1 Aralık 2017 Cuma

PİŞKİNLİĞİN BÖYLESİ ve NEJAT UYGUR’UN HATIRLATTIKLARI!


Demirel, Özal dönemleri de dahil politik iktidar pişkinliğinin bu kadarına şahit olunmadı. Her şey zirvelerde yaşanıyor. En küçük bir iddia yalan, en küçük belge sahte, her muhalefet denemesi komplo. Her muhalif silahlı terör örgütü üyesi ya da ‘üyesi olmasa da’ o örgütlere hizmet eden POTANSİYEL FİLAN DEĞİL DOĞRUDAN SUÇLU. En son Bakan Bekir Bozdağ ana muhalefet partisi başkanını kast ederek, onun bir ‘ulusal güvenlik sorunu haline geldiğini’ ifade etti… Yani vatan haini, yani casus. Ana muhalefet partisi başkanı olman da, 3. Partinin eş başkanları ve milletvekili olman da kar etmiyor. Ha keza ünlüsünden gazeteci, yazar ve akademisyen olman da. Silahı filmlerden, tv dizilerinden ya da erkeksen askerde görmüş olsan da yetmez. Hayatında bir karıncayı incitmemiş olman da, görüşlerini-tabii ki eleştirilerini- yazarak dile getirmiş olman da hiç önemli değil. Sen silahlı bir terör örgütüne ya da birden çoğuna hizmet ediyorsun ve sen uluslararası komploların basit bir piyonusun. ‘Dik duran siyasilerimizin ve dolayısıyla ülkemizin burnunu sürtmek isteyen dış odakların ajanı’. Belgelerin sahte, fotokopi ve ‘kim eline tutuşturdu?’, öyle ya!

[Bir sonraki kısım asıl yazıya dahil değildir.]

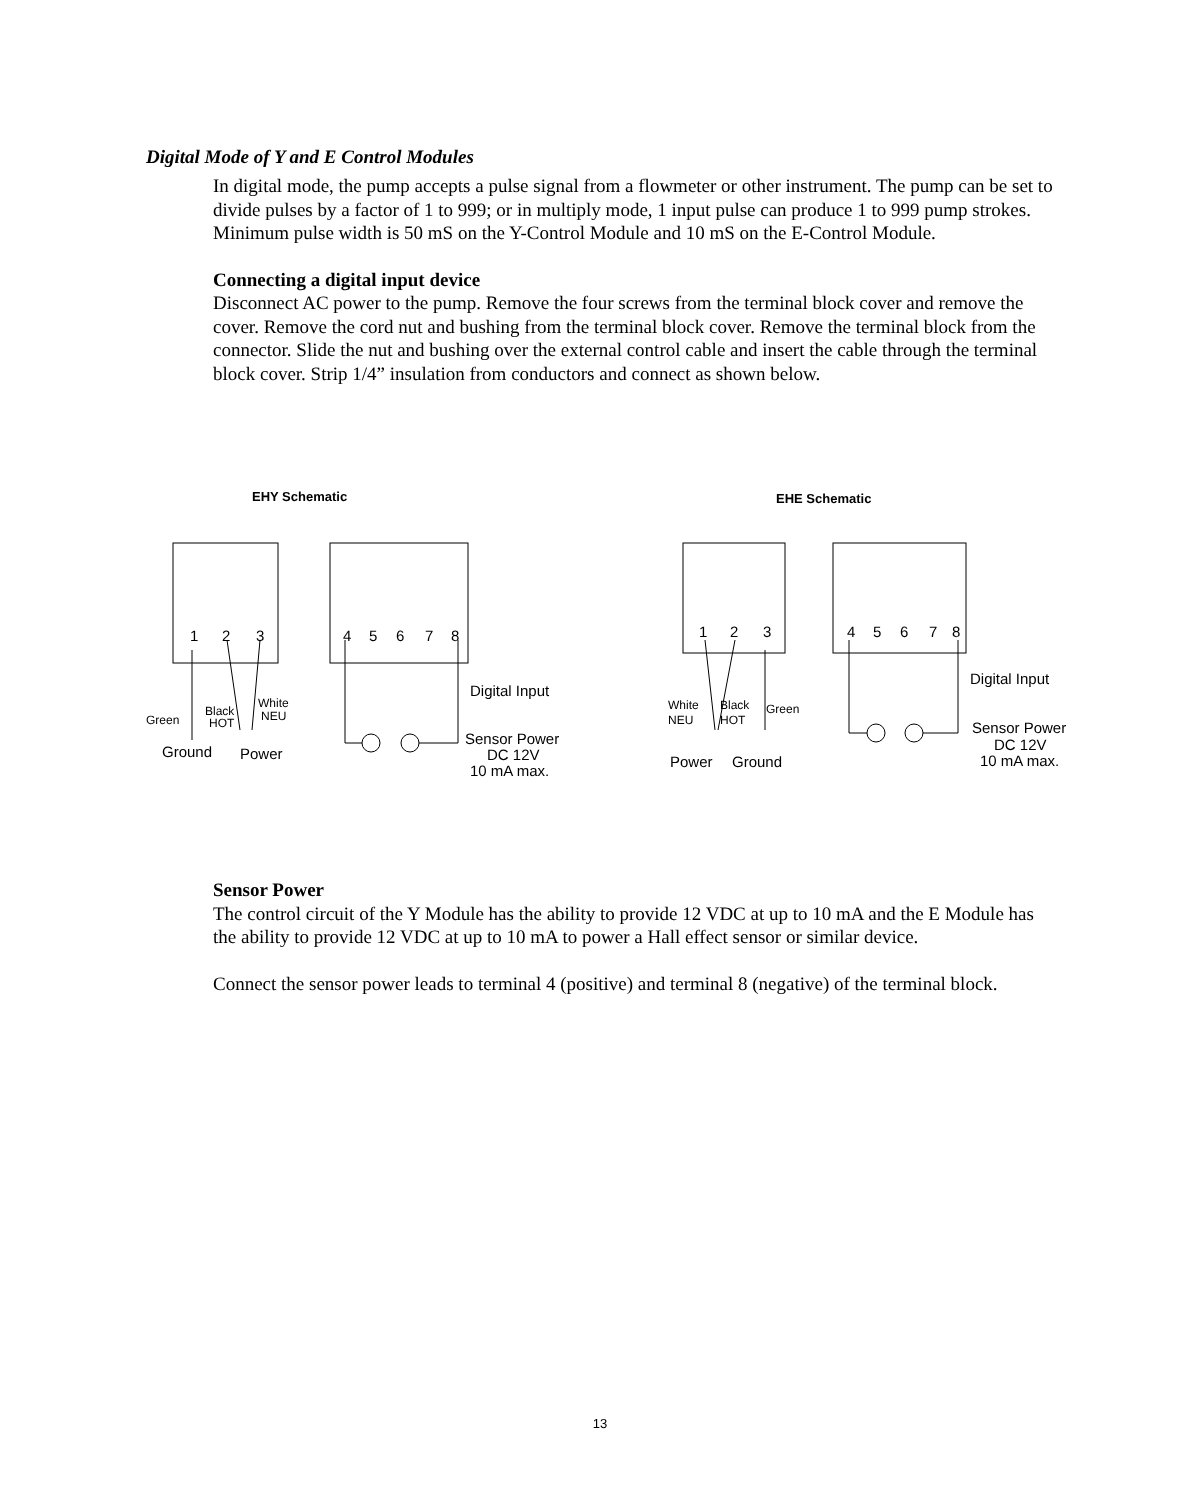Digital Mode of Y and E Control Modules
In digital mode, the pump accepts a pulse signal from a flowmeter or other instrument. The pump can be set to divide pulses by a factor of 1 to 999; or in multiply mode, 1 input pulse can produce 1 to 999 pump strokes. Minimum pulse width is 50 mS on the Y-Control Module and 10 mS on the E-Control Module.
Connecting a digital input device
Disconnect AC power to the pump. Remove the four screws from the terminal block cover and remove the cover. Remove the cord nut and bushing from the terminal block cover. Remove the terminal block from the connector. Slide the nut and bushing over the external control cable and insert the cable through the terminal block cover. Strip 1/4” insulation from conductors and connect as shown below.
EHY Schematic
EHE Schematic
1
2
3
4
5
6
7
8
Digital Input
Sensor Power
DC 12V
10 mA max.
Green
Black
HOT
White
NEU
Ground
Power
1
2
3
4
5
6
7
8
Digital Input
Sensor Power
DC 12V
10 mA max.
White
NEU
Black
HOT
Green
Power
Ground
Sensor Power
The control circuit of the Y Module has the ability to provide 12 VDC at up to 10 mA and the E Module has the ability to provide 12 VDC at up to 10 mA to power a Hall effect sensor or similar device.
Connect the sensor power leads to terminal 4 (positive) and terminal 8 (negative) of the terminal block.
13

Diyorsun ki; ‘bak bakanlarının rüşvet aldığı iddia ediliyor’, ‘bak evlerinden milyonlarca dolar çıktı, para sayma makineleri..vs’. Minare büyük kılıfa sığmıyor, lütfedip görevden alıyorlar. Alıyorlar da ne yapıyorlar? Kahkahalar eşliğinde mecliste aklıyorlar, mahkemelerde aklıyorlar. Yetmiyor evlerinden çıkan paraları faiziyle iade ediyorlar. Normal bir muhakeme kabiliyetine ve asgari bir ahlak anlayışına sahip vatandaş için çıldırmak işten bile değil. Her şey gözlerimizin önünde ve onların içine bakarak gerçekleştiriliyor. Yetmiyor, rüşvetçibaşını Türk bayrağının önüne oturtup ‘hayırsever bir işadamı, ülkenin cari açığını kapatan iş adamı, devletimizin halis milli projesi’ diye takdim ediyorlar. Yetmiyor, bu ülkenin iki(rakamla 2) bakanı 75 milyonun gözü önünde adama plaket takdim ediyorlar.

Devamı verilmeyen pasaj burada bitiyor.